The spread of coronavirus has been declared a "serious and imminent threat" to the British public after a patient in isolation threatened to "abscond".
The announcement by Matt Hancock gives the government additional powers to forcibly quarantine people with coronavirus, which originated in a market in Wuhan, China.
A government source said "there was someone who was threatening to abscond from Arrowe Park", a hospital where Britons evacuated from Wuhan are in isolation - despite all of them signing a contract agreeing to a 14 day quarantine period which ends on Thursday.
Those in quarantine will not be free to leave quarantine and can be forcibly sent into isolation if they pose a threat to public health, the Department of Health added.
Hours after the announcement, the confirmed number of coronavirus cases in the UK rose to eight.
A statement said: "The Secretary of State has made regulations to ensure that the public are protected as far as possible from the transmission of the virus.
"The Secretary of State declares that the incidence or transmission of novel coronavirus constitutes a serious and imminent threat to public health, and the measures outlined in these regulations are considered as an effective means of delaying or preventing further transmission of the virus."
Wuhan and Hubei province have also been declared an "infected area" by the health secretary.
The Department of Health clarified that the risk to the public "has not changed" and by declaring the outbreak as a "serious and imminent threat" it makes it easier, legally, for health professionals to keep those in isolation at the two sites safe, as well as people across the country.
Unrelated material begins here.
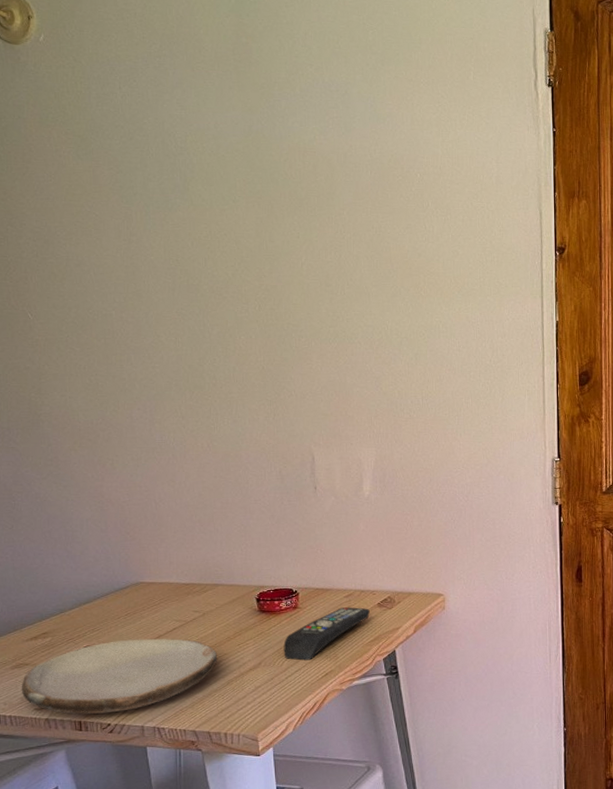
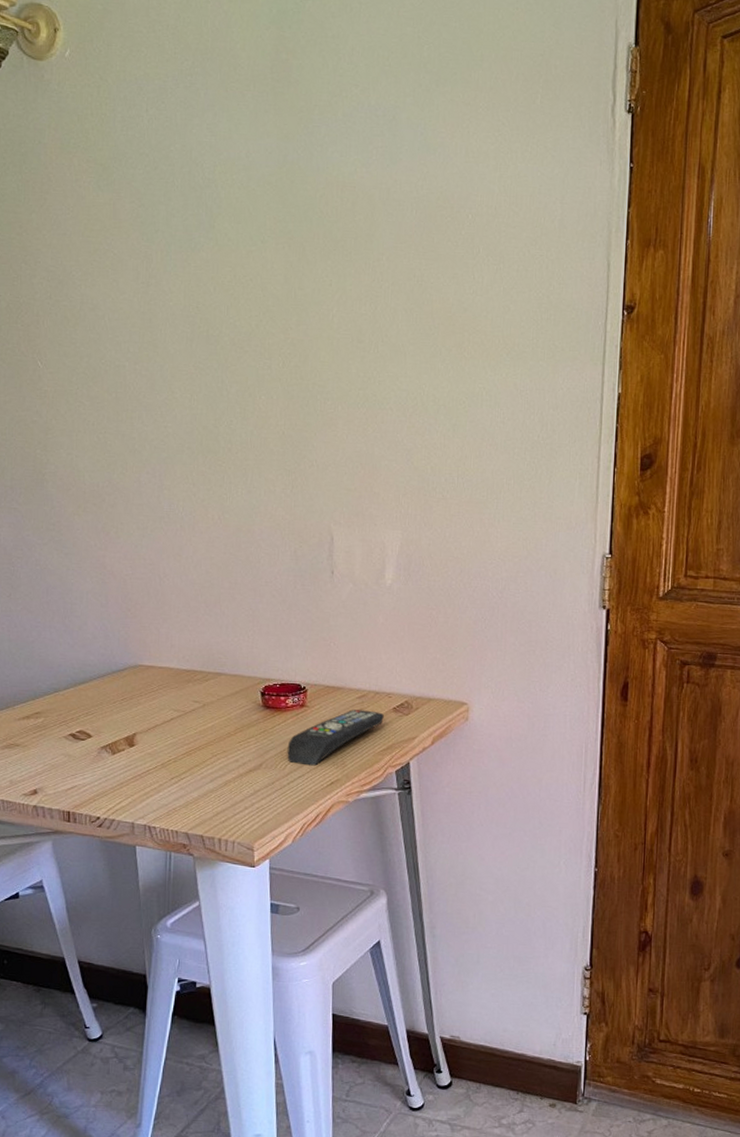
plate: present [21,638,217,714] -> none [10,726,215,806]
The latest coronavirus outbreak updates:
Thousands of people remain quarantined on cruise ships docked in Japan and Hong Kong, with 60 more people on Monday testing positive for coronavirus on the Diamond Princess in Yokohama, bringing the total from the ship to 130.
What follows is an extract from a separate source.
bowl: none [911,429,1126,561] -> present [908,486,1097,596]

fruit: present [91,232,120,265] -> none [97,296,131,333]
Despite the increase in cases, people in China trickled back to work after the Chinese New Year holiday on Monday, but public transport remained quiet with temperature checks in place.
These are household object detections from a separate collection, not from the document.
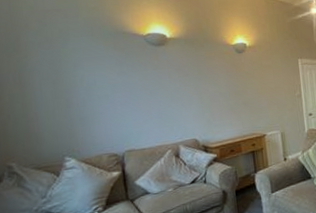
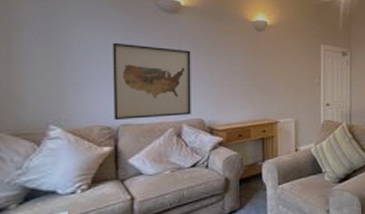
wall art: none [110,77,186,148] -> present [113,42,191,121]

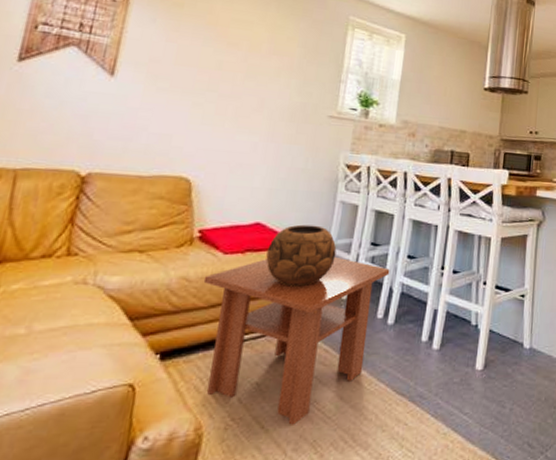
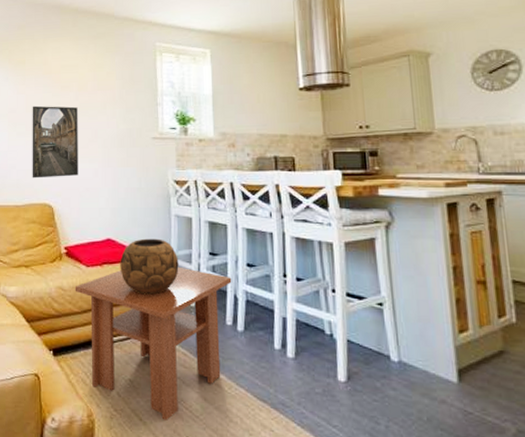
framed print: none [168,58,245,148] -> present [32,105,78,179]

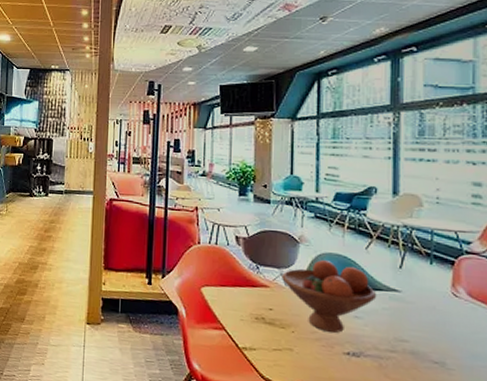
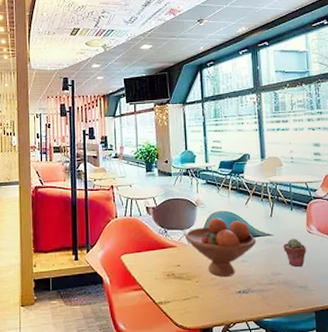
potted succulent: none [414,299,448,337] -> present [283,238,306,267]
A team of experts from the World Health Organisation, led by SARS expert Dr Bruce Aylward, is arriving in Beijing on Monday to help assess the latest outbreak.
WHO director general Tedros Adhanom Ghebreyesus spoke to President Xi Jinping and Chinese ministers in late January and agreed to send an international mission, but it has taken nearly two weeks to get the government's green light on who was allowed to go.